Perum Perhutani Strategi Menjadi Pemain Dunia

Sebagai penanda hilirisasi produk, ada empat pabrik derivate gondorukem dan terpenting dibangun. Satu-satunya yang terpadu di Indonesia dan yang terbesar di Asia Tenggara. Langkah awal menjadi pemain penting di bisnis pine chemical dunia.
Setelah dilakukan ground breaking pada akhir desember 2011 di kantor Kementerian BUMN, Pabrik Perhutani Pine Chimical Indusrtry (PPCI) di Pemalang, Jawa Tengah mulai beroperasi. Bertepatan dengan rangkaian peringatan hari jadi Perum tersebut yang ke-53, medio April silam Perhutani melakukan ekspor perdanan 13, 6 ton alphapinene dengan kualitas kemurnian 97,5% ke India. Pemecahan kendi, sebagai lambang dimulainya ekspor pada truk kontainer dilakukan oleh Direktur Utama Perum Perhutani, Bambang Sukmananto disaksikan seluruh jajaran direksi BUMN yang bergerak dalam bidang pengelolaan hutan tersebut.
“Tahap awal, ekspor produk ini baru ke India, ke depan bisa ke Jepang, Cina dan negara-negara Eropa, karena jenis produknya banyak ” kata Bambang saat meninjau pabrik derivat dan terpentin tersebut. Di lokasi seluas 6,3 hektar dengan bangunan 2,5 hektar ini, jelas Bambang, terdapat empat pabrik yaitu Pabrik gondorukem terpentin, pabrik fraksinasi terpentin (PFT), pabrik gliserol resin ester (PGRE), dan pabrik terpineol pinene (PTP).
PFT menggunakan teknologi yang dikembangkan di perusahaan Swaiss yaitu sulzer sedangkan kolom fraksinasinya (vessel) dirancang oleh PT Pasadena Engineering Indonesia dan dibuat oleh PT Pupuk Kujang bersama PT Weltes. Tujuan utama dari pabrik ini untuk memisahkan atau memurnikan komponen minyak yang ada di dalam terpentin.

============================================================

Tugas Anda →
1/ Berdasarkan teks tentang pabrik Perhutani di Pemalang, sebutkan semua pabrik yang terdapat di lokasi tersebut.
2/ Lanjutkan teks tentang pabrik Perhutani di Pemalang mulai dari kalimat terakhirnya.

Data Masukan →
============================================================

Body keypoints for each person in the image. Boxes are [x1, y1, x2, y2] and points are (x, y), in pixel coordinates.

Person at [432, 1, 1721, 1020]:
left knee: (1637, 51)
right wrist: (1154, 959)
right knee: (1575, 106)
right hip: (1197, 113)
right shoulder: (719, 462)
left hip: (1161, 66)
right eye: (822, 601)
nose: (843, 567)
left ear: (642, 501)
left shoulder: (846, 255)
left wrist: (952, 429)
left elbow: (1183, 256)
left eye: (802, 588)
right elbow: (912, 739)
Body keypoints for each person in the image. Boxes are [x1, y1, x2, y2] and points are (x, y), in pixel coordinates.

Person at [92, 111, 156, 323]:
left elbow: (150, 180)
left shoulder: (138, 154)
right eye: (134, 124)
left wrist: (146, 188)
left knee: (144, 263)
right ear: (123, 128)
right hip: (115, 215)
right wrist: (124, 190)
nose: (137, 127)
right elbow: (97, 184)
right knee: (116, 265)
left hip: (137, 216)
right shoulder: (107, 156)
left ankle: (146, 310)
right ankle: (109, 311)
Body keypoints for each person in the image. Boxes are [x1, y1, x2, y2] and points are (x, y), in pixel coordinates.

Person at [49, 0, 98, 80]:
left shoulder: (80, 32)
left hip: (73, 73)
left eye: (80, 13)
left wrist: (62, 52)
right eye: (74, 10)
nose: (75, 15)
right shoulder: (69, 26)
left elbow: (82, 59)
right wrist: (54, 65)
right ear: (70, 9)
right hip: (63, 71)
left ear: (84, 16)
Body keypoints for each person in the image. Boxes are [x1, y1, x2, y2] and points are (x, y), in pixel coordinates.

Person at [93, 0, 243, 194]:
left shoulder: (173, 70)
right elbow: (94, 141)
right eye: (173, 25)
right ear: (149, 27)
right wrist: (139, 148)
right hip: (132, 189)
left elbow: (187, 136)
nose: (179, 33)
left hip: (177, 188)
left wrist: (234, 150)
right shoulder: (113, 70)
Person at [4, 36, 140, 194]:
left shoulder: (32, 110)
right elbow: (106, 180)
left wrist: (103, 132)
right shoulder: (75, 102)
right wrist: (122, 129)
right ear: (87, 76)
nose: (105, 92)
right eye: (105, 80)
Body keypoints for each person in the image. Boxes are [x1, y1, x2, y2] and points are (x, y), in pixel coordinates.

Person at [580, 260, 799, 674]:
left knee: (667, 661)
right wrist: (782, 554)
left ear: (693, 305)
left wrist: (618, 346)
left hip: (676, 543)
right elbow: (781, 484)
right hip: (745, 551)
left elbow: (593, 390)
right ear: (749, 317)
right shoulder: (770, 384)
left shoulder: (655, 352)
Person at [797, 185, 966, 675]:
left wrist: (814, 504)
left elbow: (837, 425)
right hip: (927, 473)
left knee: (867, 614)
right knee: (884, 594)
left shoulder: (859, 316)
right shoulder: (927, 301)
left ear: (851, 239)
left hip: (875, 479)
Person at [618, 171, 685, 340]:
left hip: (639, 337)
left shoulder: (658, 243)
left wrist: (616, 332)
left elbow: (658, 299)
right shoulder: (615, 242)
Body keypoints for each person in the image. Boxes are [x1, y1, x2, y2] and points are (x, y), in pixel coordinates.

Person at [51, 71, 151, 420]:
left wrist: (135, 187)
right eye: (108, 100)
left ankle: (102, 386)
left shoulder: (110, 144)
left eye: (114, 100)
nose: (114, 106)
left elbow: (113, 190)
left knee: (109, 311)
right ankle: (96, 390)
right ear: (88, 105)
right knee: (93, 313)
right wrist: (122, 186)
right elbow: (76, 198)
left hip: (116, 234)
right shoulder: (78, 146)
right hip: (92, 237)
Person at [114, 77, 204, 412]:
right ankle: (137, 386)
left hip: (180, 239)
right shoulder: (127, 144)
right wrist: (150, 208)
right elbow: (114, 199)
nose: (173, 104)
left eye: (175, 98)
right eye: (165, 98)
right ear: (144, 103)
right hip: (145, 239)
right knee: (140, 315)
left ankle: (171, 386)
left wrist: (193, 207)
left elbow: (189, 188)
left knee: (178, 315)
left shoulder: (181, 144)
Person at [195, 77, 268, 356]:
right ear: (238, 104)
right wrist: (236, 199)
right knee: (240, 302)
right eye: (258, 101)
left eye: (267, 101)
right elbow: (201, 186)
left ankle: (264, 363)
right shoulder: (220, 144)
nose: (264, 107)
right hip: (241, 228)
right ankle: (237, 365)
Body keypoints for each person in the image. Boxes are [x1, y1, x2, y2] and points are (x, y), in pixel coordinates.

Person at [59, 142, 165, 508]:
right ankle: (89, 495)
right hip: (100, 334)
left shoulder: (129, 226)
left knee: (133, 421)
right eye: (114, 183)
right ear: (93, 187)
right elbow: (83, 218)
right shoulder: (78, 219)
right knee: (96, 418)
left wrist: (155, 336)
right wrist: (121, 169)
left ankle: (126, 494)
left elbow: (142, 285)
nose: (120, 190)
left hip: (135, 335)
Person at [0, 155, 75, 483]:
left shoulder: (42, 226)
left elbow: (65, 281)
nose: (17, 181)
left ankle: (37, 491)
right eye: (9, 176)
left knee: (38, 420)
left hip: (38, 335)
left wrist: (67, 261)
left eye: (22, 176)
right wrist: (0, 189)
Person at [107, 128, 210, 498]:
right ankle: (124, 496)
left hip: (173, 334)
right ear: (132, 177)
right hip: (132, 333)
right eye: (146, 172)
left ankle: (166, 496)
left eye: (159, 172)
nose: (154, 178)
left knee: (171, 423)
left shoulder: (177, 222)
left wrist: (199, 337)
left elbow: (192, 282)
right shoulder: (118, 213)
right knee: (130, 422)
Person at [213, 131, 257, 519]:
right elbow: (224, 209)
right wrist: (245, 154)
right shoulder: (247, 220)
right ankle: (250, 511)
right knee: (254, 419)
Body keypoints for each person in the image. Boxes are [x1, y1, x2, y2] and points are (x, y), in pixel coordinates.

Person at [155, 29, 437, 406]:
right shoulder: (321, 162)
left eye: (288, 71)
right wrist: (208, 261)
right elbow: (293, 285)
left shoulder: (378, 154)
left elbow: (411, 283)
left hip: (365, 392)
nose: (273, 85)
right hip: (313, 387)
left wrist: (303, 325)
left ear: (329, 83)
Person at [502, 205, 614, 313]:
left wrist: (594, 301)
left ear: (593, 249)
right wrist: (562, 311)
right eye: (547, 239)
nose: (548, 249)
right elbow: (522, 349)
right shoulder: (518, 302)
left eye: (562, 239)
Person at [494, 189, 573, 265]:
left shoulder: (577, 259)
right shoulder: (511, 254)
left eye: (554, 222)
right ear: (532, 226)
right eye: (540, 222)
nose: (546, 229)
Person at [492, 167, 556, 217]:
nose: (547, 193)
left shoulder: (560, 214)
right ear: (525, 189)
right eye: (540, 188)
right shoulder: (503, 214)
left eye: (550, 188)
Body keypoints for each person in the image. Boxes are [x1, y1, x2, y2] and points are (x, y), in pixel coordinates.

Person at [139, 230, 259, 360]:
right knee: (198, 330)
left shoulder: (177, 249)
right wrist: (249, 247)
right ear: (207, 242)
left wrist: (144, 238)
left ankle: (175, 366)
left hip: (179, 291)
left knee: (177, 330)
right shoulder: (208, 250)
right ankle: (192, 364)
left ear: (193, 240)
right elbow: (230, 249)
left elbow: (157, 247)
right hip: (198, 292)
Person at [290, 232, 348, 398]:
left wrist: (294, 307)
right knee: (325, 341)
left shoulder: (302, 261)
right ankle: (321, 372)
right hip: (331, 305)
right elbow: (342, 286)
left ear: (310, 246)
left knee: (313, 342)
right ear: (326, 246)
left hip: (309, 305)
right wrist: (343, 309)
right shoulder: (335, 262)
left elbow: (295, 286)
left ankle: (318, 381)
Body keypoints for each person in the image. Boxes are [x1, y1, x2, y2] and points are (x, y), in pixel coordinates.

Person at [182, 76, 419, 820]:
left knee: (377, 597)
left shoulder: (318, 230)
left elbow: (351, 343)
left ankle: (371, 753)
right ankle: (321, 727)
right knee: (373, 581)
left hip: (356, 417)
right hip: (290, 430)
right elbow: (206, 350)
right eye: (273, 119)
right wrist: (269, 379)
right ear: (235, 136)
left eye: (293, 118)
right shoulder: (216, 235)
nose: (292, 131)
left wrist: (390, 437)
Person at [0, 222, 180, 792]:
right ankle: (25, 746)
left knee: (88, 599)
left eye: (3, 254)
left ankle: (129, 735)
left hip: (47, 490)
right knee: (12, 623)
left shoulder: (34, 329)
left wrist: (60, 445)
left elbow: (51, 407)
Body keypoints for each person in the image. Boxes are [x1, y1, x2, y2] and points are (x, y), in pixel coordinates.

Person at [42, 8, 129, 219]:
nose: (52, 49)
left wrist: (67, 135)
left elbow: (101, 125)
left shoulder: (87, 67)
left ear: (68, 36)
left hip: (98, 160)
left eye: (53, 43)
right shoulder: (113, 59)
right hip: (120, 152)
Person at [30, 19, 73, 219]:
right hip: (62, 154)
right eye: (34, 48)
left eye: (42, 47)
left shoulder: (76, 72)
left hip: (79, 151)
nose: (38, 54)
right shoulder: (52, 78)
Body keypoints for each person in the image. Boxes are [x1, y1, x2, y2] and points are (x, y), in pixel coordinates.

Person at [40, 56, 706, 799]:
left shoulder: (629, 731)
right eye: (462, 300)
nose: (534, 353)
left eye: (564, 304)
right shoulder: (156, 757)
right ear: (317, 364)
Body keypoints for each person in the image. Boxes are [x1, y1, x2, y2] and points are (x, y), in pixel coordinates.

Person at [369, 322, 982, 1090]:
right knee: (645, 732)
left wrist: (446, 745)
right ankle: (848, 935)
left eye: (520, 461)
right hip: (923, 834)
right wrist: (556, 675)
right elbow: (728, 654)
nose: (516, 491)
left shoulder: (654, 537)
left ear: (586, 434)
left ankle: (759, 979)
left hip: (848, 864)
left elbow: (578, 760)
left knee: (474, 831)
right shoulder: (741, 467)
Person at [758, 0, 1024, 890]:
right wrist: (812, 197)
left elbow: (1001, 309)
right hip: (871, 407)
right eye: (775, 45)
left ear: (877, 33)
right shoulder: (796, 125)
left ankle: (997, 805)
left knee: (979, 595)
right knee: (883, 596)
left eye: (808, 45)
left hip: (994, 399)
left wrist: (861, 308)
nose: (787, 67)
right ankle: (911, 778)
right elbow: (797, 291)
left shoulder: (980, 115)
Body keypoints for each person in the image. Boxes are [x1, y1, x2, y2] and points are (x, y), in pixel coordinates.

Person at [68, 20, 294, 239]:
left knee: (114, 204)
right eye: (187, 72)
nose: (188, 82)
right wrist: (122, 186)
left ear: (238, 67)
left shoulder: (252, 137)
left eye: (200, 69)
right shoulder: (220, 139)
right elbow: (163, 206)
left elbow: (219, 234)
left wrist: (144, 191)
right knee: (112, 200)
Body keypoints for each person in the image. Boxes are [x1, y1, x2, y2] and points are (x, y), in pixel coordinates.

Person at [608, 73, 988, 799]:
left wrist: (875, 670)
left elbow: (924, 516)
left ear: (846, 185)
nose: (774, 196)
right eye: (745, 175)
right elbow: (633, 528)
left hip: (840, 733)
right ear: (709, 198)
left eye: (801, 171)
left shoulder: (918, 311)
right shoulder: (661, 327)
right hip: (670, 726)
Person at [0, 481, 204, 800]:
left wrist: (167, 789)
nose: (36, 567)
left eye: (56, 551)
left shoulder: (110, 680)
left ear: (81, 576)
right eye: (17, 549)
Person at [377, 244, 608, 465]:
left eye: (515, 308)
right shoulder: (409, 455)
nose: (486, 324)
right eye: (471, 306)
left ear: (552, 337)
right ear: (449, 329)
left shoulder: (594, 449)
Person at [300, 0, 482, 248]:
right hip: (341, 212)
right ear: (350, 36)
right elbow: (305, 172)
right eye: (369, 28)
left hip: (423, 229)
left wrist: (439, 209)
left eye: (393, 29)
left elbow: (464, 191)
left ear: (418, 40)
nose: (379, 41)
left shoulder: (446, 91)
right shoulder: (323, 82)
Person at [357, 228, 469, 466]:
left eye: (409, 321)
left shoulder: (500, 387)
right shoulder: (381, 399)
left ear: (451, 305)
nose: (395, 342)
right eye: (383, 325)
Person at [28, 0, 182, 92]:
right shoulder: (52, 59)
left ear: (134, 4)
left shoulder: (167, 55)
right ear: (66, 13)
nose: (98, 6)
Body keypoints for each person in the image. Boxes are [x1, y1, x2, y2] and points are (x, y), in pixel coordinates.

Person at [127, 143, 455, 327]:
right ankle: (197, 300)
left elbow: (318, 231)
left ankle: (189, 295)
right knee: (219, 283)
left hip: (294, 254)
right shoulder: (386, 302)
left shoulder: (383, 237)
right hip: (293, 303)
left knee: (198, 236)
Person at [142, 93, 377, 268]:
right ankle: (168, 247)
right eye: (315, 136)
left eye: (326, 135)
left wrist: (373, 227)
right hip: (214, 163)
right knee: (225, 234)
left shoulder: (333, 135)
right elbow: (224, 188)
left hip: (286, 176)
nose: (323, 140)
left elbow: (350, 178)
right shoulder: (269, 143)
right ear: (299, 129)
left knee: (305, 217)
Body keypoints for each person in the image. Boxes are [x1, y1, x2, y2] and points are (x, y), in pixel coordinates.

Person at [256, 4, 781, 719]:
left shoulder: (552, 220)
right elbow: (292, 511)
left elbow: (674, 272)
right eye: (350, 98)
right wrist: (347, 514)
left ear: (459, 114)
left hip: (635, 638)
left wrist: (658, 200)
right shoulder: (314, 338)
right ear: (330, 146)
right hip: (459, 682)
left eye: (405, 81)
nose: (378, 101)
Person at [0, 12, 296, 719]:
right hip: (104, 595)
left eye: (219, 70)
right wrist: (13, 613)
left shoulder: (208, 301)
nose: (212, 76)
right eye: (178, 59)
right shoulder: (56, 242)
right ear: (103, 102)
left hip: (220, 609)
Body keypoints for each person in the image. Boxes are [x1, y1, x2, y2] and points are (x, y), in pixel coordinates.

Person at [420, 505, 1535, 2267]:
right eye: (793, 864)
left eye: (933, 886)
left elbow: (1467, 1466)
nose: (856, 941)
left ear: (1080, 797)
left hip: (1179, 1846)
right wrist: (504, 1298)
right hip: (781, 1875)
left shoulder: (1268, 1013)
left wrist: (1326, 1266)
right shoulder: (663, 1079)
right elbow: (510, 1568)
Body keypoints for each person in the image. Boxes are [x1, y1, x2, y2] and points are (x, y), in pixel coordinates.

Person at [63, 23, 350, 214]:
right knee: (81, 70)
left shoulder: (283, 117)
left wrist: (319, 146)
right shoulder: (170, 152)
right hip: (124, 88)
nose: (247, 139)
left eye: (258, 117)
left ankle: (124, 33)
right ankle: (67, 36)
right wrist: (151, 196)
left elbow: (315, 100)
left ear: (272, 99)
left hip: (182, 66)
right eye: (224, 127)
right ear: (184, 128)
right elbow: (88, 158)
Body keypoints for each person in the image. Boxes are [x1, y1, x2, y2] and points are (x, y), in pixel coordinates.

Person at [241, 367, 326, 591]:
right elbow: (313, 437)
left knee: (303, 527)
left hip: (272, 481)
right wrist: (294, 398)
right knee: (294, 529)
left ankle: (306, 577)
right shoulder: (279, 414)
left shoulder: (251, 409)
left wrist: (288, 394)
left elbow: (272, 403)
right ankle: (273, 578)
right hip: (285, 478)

============================================================

Kumpulan Jawaban →
1/ Pabrik gondorukem terpentin, pabrik fraksinasi terpentin (PFT), pabrik gliserol resin ester (PGRE), dan pabrik terpineol pinene (PTP).

2/
PGRE bertujuan memproduksi gliserol rosin ester yang angka asamnya rendah. Gliserol rosin ester dalam dunia industri digunakan untuk adhesive, ink, dan industri pangan. Dalam proses produksi,
PGRE menerapkan teori esterrifikasi yang ditemukan oleh Hermand Emile Fischer dari Jerman pada tahun 1895, berupa reaksi asam (gondorukem) dengan alkohol (gliserin) yang menghasilkan ester. Teori tersebut dikembangkan dan diaplikasi dalam pabrik ini oleh tim dari Institut Teknologi Bandung (ITB) dan PT Pasadena Engineering Indonesia.
PTP memproduksi turunan alphapinene menjadi alkohol alphapinene (terpineol). Cara pembuatannya, alphapinene direaksikan dengan bantuan katalis yang bersifat asam. Proses reaksinya dibuat dengan dua tahap yaitu relsi hidrasi dengan produk terpin hidrat dan selanjutnya terpin hidrat tersebut didehidreasi menjadi terpineol. Produk ini adalah bahan baku industri fragrance, antiseptic, dan bahan penolong industri tambang terutama emas.
Pabrik yang menelan investasi sebesar Rp 208,7 miliar ini, dalam pembangunannya mengunakan 80% produk lokal dan sisanya sebanyak 20% menggunakan produk dari luar negeri. Kandungan yang berasal dari luar negeri itu berupa Nitrogen Plant yang di impor dari Korea, Electro motor dab pompa yang didatangkan dari Jepang, Italia dan Denmark.
Selain itu ada juga Progamable logic controler yang didatangkan dari Prancis, mesin reverse osmosis dari Taiwan, electrical dari Schneider, Jerman serta Kolom dan packing distilasi yang menggunakan teknologi Swiss yang dibuat di Siangpura oleh Sulzer.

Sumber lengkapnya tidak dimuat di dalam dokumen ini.